Admission to the con for a day has a base price of $35 Friday, $45 Saturday and $40 Sunday — or $75 for a three-day pass — when bought in advance. (Each ticket includes up to two free admissions for accompanied children under 10 years old.)
Add $10 to the ticket price if you buy at the door. And these and all other tickets include additional fees and tax.
So far we’re just talking about a basic pass. There’s a three-day VIP package offering special merchandise, as well as early admission Saturday and Sunday. That’s $199.99.
But let’s say you want the special Hemsworth VIP pass. After all, that guarantees you admission to his panel, a “speedpass” in his autograph and photo-op lines, a guaranteed photo op, a special Hemsworth badge and more — along with the regular VIP features.
For $474.99. Plus fees.
Too steep? Suppose you just stand in line with folks for a photo with Hemsworth. That’s $175. Yes, you and a friend can be in the photo.
Don’t forget the rules. Says Wizard World: “Keep hands above the waist, absolutely no kissing. Please pay attention for special restrictions a particular guest may have. Any inappropriate behavior may result in the forfeit of your photo op without refund … Glasses will often glare, if you do not mind removing them, we suggest you do. Glasses also make it nearly impossible for the photographer to verify if you blinked or not.” (The rules for the convention, also online, are really entertaining — and free to read.)
Still trying to budget, you think that maybe an autograph alone will satisfy. You can get Hemsworth’s on an 8-by-10 photo for $150, or an autograph on “everything else” for $200. After, of course, you have paid to get into the con.
Now, not every autograph and photo has that kind of price.

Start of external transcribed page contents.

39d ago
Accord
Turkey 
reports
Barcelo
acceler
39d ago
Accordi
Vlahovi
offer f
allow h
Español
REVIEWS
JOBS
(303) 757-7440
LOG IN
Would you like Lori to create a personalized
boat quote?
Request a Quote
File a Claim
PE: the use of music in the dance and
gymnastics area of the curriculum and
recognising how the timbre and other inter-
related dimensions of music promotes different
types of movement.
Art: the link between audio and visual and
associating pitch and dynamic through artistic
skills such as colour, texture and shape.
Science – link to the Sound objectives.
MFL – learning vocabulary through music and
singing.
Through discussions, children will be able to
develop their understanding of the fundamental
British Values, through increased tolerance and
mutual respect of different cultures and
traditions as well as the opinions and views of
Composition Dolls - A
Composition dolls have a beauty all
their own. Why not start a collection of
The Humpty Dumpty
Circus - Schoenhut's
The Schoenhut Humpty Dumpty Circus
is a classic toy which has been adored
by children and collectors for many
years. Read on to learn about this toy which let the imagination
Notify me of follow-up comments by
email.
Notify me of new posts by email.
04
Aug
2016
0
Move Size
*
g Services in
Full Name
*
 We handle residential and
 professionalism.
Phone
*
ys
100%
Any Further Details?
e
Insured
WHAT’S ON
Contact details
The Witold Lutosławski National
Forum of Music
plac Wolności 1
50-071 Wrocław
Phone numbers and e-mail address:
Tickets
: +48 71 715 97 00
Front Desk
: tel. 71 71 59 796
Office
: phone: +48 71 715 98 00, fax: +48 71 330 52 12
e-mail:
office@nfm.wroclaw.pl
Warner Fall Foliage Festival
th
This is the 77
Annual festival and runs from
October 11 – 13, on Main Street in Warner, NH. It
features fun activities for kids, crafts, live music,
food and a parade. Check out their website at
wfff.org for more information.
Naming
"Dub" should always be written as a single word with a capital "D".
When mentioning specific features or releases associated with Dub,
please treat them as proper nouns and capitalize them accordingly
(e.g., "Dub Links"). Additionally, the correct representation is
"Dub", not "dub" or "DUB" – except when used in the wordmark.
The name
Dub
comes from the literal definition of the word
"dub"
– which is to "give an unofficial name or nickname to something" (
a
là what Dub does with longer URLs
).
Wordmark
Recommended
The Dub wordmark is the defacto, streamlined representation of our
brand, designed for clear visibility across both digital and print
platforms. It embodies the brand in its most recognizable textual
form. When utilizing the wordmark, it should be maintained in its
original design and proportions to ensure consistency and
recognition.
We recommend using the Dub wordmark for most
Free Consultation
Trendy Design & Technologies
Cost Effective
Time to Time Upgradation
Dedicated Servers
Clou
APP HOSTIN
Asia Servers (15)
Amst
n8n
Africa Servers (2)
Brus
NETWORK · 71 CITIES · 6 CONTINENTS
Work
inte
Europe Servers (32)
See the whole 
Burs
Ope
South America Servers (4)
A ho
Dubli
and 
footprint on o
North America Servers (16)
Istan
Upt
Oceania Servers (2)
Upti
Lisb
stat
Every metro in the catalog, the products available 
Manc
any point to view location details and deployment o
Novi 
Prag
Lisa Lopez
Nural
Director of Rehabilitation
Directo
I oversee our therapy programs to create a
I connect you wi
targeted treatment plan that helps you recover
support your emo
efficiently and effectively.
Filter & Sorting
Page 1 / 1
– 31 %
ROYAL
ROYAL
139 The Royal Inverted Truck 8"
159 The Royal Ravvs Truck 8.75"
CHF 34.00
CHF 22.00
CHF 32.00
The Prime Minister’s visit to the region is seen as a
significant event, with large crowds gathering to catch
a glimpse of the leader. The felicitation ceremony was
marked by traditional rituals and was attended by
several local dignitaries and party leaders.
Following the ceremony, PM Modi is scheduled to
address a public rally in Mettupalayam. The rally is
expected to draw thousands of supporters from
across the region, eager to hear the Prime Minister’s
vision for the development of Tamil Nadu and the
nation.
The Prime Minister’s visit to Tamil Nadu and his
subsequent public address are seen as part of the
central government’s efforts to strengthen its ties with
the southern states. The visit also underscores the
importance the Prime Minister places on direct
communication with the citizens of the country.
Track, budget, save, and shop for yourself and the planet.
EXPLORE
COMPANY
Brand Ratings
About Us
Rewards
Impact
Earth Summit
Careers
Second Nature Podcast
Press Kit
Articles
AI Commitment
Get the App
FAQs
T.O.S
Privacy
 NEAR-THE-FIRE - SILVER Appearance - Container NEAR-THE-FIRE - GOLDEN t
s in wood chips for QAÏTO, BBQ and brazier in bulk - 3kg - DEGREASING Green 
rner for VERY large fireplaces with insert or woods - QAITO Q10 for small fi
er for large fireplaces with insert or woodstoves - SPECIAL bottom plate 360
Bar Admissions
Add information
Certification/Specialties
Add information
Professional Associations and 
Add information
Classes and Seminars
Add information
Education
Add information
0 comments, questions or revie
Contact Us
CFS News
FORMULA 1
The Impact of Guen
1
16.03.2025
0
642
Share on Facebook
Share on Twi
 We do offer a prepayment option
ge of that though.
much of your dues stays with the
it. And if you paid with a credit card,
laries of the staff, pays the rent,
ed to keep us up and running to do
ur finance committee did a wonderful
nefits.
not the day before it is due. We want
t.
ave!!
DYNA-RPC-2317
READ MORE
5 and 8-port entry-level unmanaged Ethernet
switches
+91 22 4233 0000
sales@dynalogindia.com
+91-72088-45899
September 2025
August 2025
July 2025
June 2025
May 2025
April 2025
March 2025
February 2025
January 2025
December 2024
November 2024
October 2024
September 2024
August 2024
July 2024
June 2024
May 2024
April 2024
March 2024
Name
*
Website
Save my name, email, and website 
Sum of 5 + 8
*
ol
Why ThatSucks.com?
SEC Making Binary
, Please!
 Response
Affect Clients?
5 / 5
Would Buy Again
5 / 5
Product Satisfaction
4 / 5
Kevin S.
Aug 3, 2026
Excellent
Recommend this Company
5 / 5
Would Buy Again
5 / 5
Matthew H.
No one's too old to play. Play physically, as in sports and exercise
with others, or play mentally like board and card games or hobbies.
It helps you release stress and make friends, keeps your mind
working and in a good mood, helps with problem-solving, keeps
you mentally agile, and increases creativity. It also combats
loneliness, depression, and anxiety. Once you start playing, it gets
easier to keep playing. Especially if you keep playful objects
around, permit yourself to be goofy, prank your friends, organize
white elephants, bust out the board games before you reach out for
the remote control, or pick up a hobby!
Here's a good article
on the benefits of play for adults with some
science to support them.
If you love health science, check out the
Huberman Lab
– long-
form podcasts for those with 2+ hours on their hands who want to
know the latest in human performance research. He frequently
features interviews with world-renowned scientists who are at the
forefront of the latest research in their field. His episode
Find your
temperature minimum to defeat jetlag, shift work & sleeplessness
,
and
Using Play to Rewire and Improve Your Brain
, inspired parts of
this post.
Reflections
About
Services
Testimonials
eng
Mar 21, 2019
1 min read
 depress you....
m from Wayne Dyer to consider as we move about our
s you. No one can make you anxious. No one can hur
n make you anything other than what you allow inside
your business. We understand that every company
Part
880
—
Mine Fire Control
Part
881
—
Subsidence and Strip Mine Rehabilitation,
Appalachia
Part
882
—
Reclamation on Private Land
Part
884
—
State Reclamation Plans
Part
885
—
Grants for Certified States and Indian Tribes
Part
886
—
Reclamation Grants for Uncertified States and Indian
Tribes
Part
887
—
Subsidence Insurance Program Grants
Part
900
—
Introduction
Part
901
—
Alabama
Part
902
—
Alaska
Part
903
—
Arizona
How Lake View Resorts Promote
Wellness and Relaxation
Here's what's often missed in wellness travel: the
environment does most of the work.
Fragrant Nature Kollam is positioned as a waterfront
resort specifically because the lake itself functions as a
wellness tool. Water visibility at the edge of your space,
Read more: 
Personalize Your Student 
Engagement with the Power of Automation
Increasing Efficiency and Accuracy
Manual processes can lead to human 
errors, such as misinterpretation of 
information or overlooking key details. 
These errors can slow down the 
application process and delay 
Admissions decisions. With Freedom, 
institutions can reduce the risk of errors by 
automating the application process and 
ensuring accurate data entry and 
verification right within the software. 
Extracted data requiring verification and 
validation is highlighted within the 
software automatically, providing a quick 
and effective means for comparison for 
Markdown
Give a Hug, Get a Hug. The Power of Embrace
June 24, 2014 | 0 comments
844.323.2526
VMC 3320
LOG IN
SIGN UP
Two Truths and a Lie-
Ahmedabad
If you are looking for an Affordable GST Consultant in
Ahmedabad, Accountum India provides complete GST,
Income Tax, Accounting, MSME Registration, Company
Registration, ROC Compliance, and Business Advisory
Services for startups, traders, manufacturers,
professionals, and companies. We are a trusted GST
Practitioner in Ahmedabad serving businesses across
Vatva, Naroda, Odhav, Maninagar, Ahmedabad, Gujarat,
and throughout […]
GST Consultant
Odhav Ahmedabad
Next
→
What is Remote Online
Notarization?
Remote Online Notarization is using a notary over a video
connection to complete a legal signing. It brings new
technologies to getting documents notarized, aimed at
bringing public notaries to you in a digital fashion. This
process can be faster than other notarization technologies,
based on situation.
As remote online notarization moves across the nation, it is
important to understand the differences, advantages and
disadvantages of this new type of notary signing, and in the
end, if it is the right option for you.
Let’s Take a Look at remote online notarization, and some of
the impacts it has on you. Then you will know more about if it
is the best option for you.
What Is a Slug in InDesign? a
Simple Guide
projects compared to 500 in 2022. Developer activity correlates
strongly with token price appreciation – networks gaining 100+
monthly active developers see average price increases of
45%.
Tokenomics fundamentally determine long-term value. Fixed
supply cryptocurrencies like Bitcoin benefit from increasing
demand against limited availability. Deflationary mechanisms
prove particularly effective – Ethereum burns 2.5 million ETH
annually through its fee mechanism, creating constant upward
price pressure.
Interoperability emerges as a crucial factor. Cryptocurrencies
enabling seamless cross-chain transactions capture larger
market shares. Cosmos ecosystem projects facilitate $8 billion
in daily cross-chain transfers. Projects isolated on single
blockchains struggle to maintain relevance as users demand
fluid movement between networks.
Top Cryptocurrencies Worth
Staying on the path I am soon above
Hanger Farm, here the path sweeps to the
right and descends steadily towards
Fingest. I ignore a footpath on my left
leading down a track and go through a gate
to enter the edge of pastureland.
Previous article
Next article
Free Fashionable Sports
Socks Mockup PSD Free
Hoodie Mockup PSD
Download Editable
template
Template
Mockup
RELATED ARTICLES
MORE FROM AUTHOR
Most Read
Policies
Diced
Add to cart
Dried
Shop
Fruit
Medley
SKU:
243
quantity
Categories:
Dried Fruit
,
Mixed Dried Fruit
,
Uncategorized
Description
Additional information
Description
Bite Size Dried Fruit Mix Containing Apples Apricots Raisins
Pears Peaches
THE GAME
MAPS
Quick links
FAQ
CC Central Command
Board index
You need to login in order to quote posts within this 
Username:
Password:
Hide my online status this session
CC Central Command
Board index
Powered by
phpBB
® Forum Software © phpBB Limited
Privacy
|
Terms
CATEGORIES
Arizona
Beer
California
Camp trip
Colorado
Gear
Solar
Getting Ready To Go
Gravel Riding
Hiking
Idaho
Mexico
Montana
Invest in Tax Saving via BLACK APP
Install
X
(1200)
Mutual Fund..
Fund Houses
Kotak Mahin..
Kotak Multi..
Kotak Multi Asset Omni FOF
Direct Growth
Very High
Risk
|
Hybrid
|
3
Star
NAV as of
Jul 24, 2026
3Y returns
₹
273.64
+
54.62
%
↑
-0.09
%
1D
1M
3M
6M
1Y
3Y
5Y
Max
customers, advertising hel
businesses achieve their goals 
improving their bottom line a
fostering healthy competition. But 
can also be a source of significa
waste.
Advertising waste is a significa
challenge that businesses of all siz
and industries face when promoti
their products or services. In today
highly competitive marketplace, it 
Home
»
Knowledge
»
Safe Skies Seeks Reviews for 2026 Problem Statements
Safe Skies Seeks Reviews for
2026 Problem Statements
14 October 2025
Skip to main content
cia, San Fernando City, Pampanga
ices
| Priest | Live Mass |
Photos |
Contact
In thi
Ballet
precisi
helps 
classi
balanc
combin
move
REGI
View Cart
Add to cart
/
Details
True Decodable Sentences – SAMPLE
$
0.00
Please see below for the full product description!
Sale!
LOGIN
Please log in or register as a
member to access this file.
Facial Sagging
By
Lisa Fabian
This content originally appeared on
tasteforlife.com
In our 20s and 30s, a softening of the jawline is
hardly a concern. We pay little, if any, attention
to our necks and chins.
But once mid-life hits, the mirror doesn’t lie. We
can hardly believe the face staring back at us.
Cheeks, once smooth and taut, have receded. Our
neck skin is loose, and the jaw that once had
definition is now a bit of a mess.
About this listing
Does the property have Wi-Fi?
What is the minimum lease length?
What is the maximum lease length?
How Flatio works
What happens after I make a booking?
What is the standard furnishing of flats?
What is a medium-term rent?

An autograph from Henry Winkler or former CHiPS star Larry Wilcox can be had for $30. For that matter, you don’t have to seek autographs at all.
But for those people who want them, is the pricing fair? Is it reasonable for Hemsworth, who made a reported $5.4 million for co-starring in Avengers: Age of Ultron, to get premium rates for a little interaction with fans?
I talked about this with Eddie McClintock, the former North Canton resident and convention veteran, thanks to co-starring on the TV series Warehouse 13.
McClintock said his autograph has gone for $25 to $30 at conventions; an artist as well as actor, he also sells WH13 shirts that he designed. Unlike actors who are guaranteed a certain paycheck before a con regardless of their sales, McClintock said he gets his travel and hotel paid — then takes in only what he can make from merchandising.
And not all that money goes into his pocket; he said he has a manager who gets 10 percent of his earnings and a separate convention manager who also gets a percentage.
McClintock works pretty steadily. He has a guest shot coming up on Supergirl and is co-starring in a new series, Shooter, coming to USA Network. But WH13 ended two years ago, and that was the last time he had a regular role on TV. Conventions help pay the bills between jobs, not only for currently working actors but for ones whose careers have declined — but fans still want to see.
Still, McClintock said he did not understand at first why fans would pay for that moment with him. Mark Sheppard, an actor who worked on WH13 and is still recurring on Supernatural, explained. “What do you love?” he asked McClintock. “I’m willing to spend money so I can invest in the things that I love.”
People “want to meet you,” McClintock said. “And I love meeting fans. I love being able to meet the people who’ve made it possible for me to have this life.”
Knowing that, he said, he tries to do more than simply move folks along. (Even those celebrities who rush people may be doing so because they have a long line of other admirers waiting, he said.)
McClintock does not hide behind his autograph table. “I like to hug people,” he said. He’ll talk to them about his own life, about being sober for 15 years. Fans then respond, whether by talking about sobriety in their own families or — in a memorable meeting with one woman — describing the struggle to come out to her parents.
“I want them to walk away feeling that [moment] was worth it,” he said. And if that’s the case with any celebrity, then the price was indeed right.